Regras para a doação de órgãos e tecidos
Regras para a doação de órgãos e tecidos

Os transplantes são a melhor ou a única alternativa para salvar quem está doente dependendo de uma doação para sobreviver. A doação e os transplantes são realizados com sucesso, e possibilita ao paciente uma vida saudável, produtiva e saudável.

“É comum ter medo da morte e não querer se preocupar com esse assunto ainda em vida. Mas é preciso ir além e pensar no próximo, poder ajudar a salvar ou, ao menos, melhorar a saúde de outras”, conta Aline Nardelli, que já manifestou o desejo de ser doadora de órgãos aos seus familiares.

As OPOs (Organizações de Procura de Órgãos) são responsáveis pelo processo de doação e captação de órgãos e tecidos em todo o estado de São Paulo, com atuação em 10 regiões, uma delas é a OPO do Hospital das Clínicas da Faculdade de Medicina de Ribeirão Preto, que atua também nas cidades de Franca, São Carlos, Araraquara, Jaboticabal e Barretos.

Todos os dias da semana (de segunda a sexta-feira), com 24 horas de atuação, a equipe da OPO Ribeirão Preto visita os hospitais da cidade para encontrar possíveis doadores, pacientes internados nas Unidades de Terapias Intensivas (UTI) e Centro de Terapias Intensivas (CTI), e também realizando um trabalho de conscientização junto às famílias dos pacientes.

Segundo Victorino, a doação é importante pois garante a qualidade de vida e recuperação daquelas pessoas que estão na fila de espera por um órgão.

“O transplante para essas pessoas significa a última esperança de continuar vivos, já que somente pela substituição do órgão/tecido lesado que a pessoa poderá se recuperar”, ressalta.

Ser um doador é um gesto de amor que pode salvar muitas vidas, se você quer doar seus órgãos, converse com a sua família, só eles podem autorizar a doação e garantir que a vida continue. O ato é simples, não há registros no RG ou CNH e sem custos financeiros.

Você sabia que mais de 30 mil brasileiros aguardam na fila a espera de um transplante?

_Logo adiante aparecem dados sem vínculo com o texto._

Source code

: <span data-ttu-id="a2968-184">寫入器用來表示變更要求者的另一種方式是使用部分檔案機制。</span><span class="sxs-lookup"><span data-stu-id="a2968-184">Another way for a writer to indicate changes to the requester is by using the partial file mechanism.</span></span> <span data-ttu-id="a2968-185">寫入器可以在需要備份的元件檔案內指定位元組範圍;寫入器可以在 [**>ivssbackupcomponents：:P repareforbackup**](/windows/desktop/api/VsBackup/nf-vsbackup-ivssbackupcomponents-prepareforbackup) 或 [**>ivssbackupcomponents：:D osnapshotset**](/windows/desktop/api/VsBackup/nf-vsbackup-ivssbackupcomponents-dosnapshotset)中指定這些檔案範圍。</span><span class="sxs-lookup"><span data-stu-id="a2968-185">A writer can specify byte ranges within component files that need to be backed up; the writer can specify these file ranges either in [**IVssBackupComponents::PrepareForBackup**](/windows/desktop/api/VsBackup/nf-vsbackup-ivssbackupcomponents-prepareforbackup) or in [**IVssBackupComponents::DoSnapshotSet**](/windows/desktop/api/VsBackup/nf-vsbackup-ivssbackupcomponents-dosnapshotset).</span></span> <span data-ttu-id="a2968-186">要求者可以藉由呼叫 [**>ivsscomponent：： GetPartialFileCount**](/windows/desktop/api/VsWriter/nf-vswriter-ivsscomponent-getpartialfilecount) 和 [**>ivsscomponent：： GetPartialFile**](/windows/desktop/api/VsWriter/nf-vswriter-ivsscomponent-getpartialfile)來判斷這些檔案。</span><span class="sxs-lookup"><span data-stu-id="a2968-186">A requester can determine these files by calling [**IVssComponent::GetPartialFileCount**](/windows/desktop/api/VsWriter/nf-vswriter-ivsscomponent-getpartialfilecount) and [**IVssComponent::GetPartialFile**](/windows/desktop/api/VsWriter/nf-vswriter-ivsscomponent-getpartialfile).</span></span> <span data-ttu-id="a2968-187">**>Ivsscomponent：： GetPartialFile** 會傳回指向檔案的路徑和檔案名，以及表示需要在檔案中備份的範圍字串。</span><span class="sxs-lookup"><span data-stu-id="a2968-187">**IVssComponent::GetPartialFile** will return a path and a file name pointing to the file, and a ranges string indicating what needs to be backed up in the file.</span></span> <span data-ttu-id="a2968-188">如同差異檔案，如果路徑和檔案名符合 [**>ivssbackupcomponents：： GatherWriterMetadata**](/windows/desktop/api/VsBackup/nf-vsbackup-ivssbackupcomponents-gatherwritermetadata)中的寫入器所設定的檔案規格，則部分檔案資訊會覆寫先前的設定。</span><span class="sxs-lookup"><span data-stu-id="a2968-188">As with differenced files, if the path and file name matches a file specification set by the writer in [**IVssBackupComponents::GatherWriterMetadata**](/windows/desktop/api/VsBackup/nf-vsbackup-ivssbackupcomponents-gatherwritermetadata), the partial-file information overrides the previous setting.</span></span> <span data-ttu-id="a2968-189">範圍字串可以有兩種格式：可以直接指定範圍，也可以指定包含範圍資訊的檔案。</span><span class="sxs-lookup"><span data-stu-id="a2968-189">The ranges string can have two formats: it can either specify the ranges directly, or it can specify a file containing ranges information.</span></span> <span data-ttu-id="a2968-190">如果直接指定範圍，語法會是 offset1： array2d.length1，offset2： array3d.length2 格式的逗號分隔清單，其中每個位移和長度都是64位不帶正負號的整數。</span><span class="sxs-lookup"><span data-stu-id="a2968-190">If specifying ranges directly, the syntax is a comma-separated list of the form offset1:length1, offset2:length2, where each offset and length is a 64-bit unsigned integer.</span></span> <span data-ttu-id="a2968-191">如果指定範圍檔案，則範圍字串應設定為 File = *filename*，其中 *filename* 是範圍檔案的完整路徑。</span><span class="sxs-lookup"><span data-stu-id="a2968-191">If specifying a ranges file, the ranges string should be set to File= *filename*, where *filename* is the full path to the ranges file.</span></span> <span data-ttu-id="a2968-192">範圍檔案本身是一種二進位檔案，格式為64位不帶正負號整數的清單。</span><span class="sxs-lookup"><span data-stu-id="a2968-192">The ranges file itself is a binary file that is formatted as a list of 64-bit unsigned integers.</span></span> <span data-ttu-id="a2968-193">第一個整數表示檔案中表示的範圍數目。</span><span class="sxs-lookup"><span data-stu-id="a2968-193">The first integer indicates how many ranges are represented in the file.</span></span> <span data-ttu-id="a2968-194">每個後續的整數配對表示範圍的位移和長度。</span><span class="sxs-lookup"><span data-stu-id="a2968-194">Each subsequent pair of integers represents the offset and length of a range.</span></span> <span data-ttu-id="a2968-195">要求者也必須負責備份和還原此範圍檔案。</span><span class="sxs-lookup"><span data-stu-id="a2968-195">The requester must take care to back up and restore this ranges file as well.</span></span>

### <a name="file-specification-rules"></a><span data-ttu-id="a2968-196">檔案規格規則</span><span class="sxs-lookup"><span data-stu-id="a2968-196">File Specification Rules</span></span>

Como mudar esse cenário e permitir que cada vez mais pessoas que estão na fila de transplantes possam voltar a desfrutar de uma vida confortável? É importante saber que:

  • Se você está doente ou ferido e foi admitido no hospital, a prioridade número um é salvar a sua vida. A doação de órgãos somente será considerada após sua morte e após o consentimento de sua família;
  • As religiões enxergam a doação como um ato de caridade e amor ao próximo;
  • Pessoas de todas as idades e históricos médicos podem ser consideradas possíveis doadoras. Sua condição médica no momento da morte determinará quais órgãos e tecidos poderão ser doados.
  • O diagnóstico de morte encefálica faz parte da legislação nacional e do Conselho Federal de Medicina. Dois médicos em diferentes momentos examinam o paciente e fazem o diagnóstico clínico de morte encefálica. Um exame gráfico, como ultrassom com Doppler ou arteriografia e eletroencefalograma, é realizado para comprovar que o encéfalo já não funciona.
  • Os transplantes ocorrem através de uma cirurgia tradicional e, ao fim do procedimento, o corpo é reconstituído, podendo ser velado normalmente.
  • Os órgãos são transplantados para os primeiros pacientes compatíveis que estão aguardando em lista única da central de transplantes da Secretaria de Saúde de cada Estado. Esse processo, além de justo, é controlado pelo Sistema Nacional de Transplantes e supervisionado pelo Ministério Público.